→ **ASSIGNMENT 1**
In the page on hash computation fields, which two email fields have whitespace removal turned on by default?
→ **ASSIGNMENT 2**
Write the next part of the page on hash computation fields, starting right after its last sentence.

→ **PROVIDED TEXT**
· · ·
Basic Hash Computation Fields

List of standard fields in electronic communication that can be used for hash computation.

Location: document model: Categorization > Content analysis > Deduplication Re-Hash > Deduplication per document type > <Type name>

Text type

The display name of the field that is used for email hash computation.

Allowed values: listed names

Default value:

None

Remove whitespace

Hash value computation must be invariant with respect to any whitespaces in the body and subject fields of emails. This does include normal spaces, tabs, newlines and linefeed. The industry specification for de-duplication indicates that all whitespaces should be removed from the Subject and Body fields.

If this check box is activated for a text type, whitespaces are ignored for hash value computation. By default whitespace removal is activated for the Subject and Body field. It makes sure that e.g. emails with subjects or bodies that only differ from each other by the number of whitespaces are assigned the same hash value and are seen as duplicates.

If the check box is deactivated, whitespaces are included in the hash value computation.
· · ·
→ **DATA BLOCK**

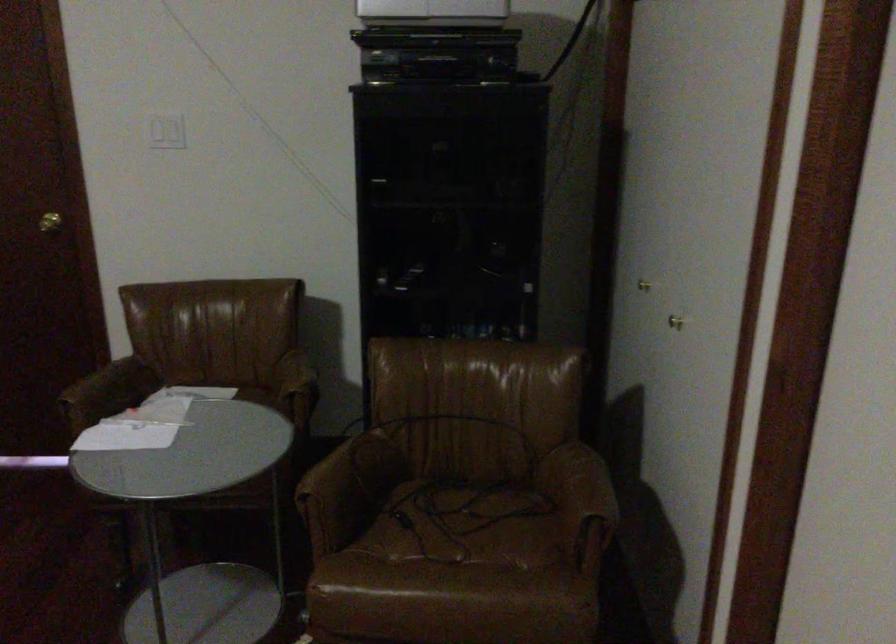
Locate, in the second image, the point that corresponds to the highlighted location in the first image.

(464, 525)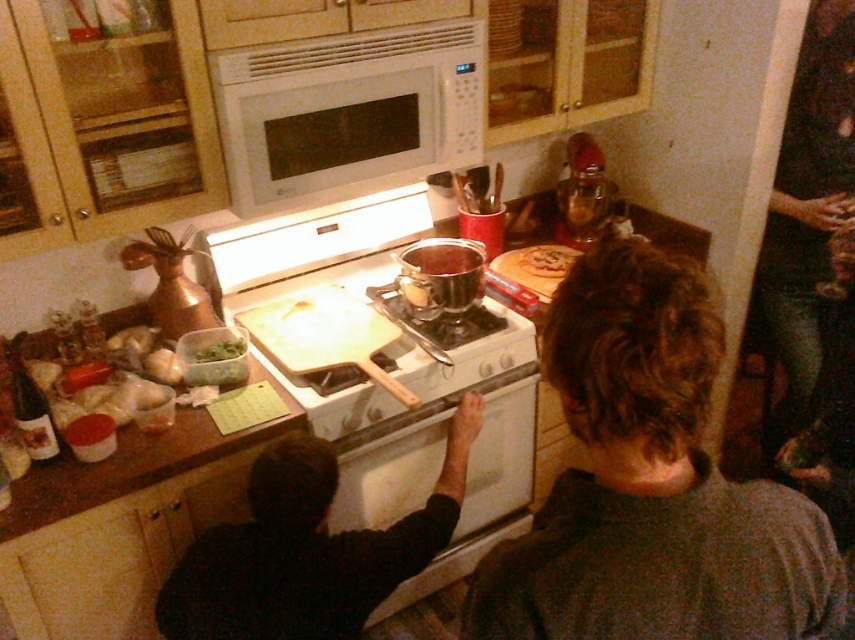
Between dark brown hair at center and white glossy stove at center, which one appears on the right side from the viewer's perspective?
· · ·
→ **FINAL ANSWER 1**
The Subject and Body fields.

→ **FINAL ANSWER 2**
Note: Included whitespaces may falsify the hash value of emails.

Allowed values:

false
true

Default value:

depends on field

Content Extraction pattern

With a Perl regular expression you can specify which content is used for hash computation. Then only content matching the specified pattern is used for hash computation. If this field is left empty, the complete content is used for hash computation.

Allowed values: regular expression

Default value:

depends on field

Ignore

If the check box is activated, upper and lower cases are not considered for hash value computing.

If the check box is not activated, case differences may lead to different hash values.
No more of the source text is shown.